Here are a few specific behaviors I believe students at this school need to be taught:
Walking into the room after a bathroom break
Saying please and thank you
Making eye contact when speaking
What to do instead of arguing or fighting
How to speak in an appropriate tone of voice
How to say “good morning” when entering the room
It is very helpful if teachers remember to model for kids exactly what they want to see. This means teachers should say please and thank you when talking to their students. Teachers should make eye contact and say good morning to every student that enters their room, Etc
Use P.E.P. (privacy, eye contact, proximity)

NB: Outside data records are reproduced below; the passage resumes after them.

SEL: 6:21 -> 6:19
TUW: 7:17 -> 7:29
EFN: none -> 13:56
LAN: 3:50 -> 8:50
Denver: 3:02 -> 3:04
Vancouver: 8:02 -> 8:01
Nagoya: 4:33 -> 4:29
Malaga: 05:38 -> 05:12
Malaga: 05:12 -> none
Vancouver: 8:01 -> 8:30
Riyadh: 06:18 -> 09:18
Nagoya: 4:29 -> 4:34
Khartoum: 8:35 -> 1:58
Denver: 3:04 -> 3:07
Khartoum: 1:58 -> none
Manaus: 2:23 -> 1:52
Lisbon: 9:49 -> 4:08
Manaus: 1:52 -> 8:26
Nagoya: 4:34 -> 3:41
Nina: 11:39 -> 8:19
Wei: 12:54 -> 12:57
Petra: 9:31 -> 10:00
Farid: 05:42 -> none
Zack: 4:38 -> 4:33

I noticed many teachers correcting student behaviors in front of their friends. This rarely works. It is almost always better not to correct a behavior at all than to correct students in front of their friends. This is hard for many and takes a lot more work. It is much easier to yell at a student from across the room or hallway. Unfortunately the student almost always yells back and a power struggle occurs. Try hard to get close to that student, use some eye contact, and as privately as possible explain what the student is doing wrong.
Teachers and Referrals:
There are too many being written for minor behaviors. Referrals should only really be written if a student is so outrageously disruptive that learning can not occur for everyone else. The other ground for removal is physical aggression toward another student or the teacher. Everything else should be handled in the classroom. Administrators should encourage teachers to stop writing kids up for minor things. Every time a teacher writes a student up or kicks that student out of class the teacher loses more of her own power. Difficult kids learn exactly what to do to get removed.
Become a second to last word person:
I saw at least four different power struggles that could have been avoided by the teacher allowing the student to have the last word. When the teacher goes back the argument continues. It is ok to walk away. Students need to look good in front of their friends. Let them! The second to last word is almost always best. Also, the teacher’s last word should be “thanks.” For example, “I think I saw you drop that piece of paper and I’d appreciate if you picked it up. Thanks.” And then the teacher moves. Walk away. Get out of there! Sticking around rarely makes things better. This can be practiced by staff. One acts like the student and the other is the teacher. Role-play the teacher walking away when the student says something inappropriate.
Take some actual class time for relationship building and discussion. Allow students to talk about their home lives, etc. I like to use the first 8-10 minutes to talk with my class about what is going on in their lives. Who has a girlfriend? Who is mad at whom? Etc Teachers should learn and understand student interests and try relating content to them as often as possible. There are many specific examples of how to do this in our books.